<<<<
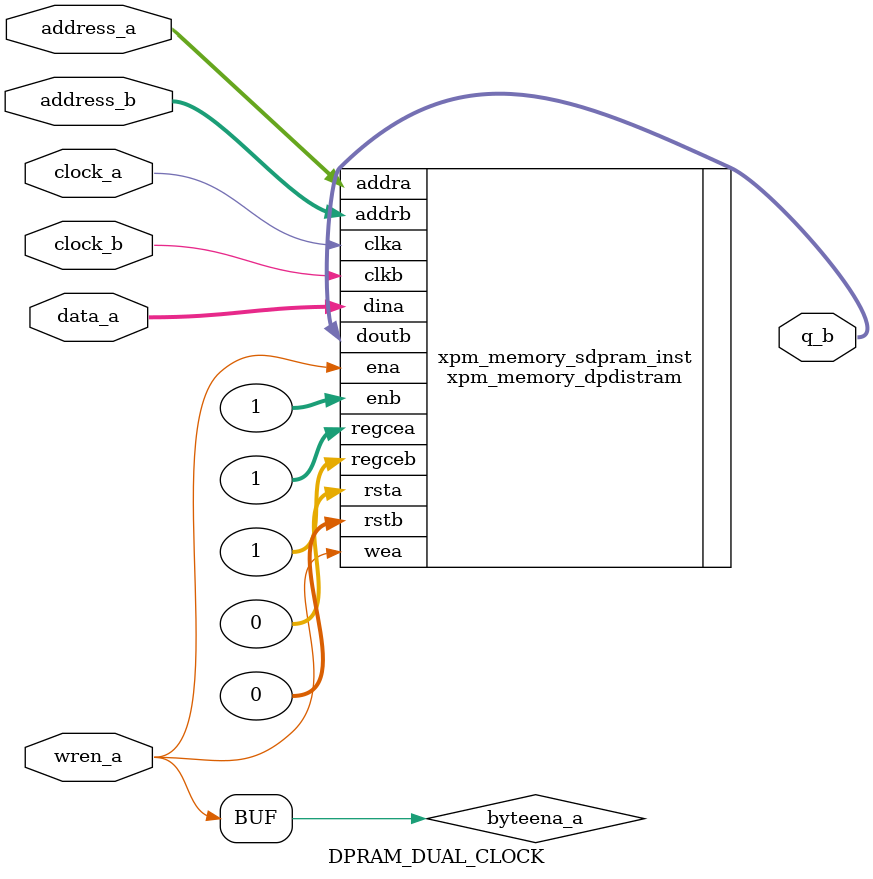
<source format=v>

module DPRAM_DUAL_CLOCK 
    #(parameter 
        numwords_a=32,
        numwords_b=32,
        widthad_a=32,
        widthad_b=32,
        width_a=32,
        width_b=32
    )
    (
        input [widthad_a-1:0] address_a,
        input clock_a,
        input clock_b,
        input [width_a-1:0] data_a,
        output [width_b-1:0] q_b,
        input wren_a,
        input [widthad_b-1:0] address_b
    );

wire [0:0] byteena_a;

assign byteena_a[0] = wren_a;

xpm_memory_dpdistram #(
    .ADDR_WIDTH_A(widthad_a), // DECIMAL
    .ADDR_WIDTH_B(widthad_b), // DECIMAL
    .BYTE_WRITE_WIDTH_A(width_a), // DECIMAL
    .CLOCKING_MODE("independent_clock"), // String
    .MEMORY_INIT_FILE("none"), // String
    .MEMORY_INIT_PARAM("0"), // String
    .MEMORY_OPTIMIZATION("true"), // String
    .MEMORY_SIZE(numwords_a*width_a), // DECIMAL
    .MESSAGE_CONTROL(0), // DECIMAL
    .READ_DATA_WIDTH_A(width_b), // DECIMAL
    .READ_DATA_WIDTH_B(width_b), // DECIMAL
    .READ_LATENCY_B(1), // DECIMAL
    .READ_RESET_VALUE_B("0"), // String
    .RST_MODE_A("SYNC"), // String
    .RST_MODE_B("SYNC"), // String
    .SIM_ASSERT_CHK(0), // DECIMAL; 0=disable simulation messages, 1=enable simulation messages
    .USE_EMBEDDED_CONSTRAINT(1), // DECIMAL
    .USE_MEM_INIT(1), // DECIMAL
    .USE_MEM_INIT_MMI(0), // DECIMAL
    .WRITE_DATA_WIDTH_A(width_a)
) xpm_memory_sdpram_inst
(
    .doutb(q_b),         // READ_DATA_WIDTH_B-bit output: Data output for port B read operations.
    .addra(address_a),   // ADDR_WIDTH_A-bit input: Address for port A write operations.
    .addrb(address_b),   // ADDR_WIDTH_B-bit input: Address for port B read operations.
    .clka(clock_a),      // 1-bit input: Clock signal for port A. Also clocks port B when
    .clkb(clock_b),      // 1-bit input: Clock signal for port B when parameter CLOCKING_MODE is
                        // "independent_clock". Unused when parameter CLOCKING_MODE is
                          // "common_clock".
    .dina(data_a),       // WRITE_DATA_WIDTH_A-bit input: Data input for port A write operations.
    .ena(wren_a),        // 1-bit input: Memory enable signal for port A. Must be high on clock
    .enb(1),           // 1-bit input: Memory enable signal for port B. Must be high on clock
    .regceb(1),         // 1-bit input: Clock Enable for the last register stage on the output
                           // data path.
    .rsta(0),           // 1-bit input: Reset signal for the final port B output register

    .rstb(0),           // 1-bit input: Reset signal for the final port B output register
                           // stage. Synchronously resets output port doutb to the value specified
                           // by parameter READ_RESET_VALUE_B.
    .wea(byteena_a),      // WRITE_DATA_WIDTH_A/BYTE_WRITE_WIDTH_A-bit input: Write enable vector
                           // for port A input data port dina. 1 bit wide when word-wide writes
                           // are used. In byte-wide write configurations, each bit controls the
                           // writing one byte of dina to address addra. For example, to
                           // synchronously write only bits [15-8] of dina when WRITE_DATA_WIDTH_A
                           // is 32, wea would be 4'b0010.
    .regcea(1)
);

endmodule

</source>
>>>>
Copy every line of the records above that contains "operations".

    .doutb(q_b),         // READ_DATA_WIDTH_B-bit output: Data output for port B read operations.
    .addra(address_a),   // ADDR_WIDTH_A-bit input: Address for port A write operations.
    .addrb(address_b),   // ADDR_WIDTH_B-bit input: Address for port B read operations.
    .dina(data_a),       // WRITE_DATA_WIDTH_A-bit input: Data input for port A write operations.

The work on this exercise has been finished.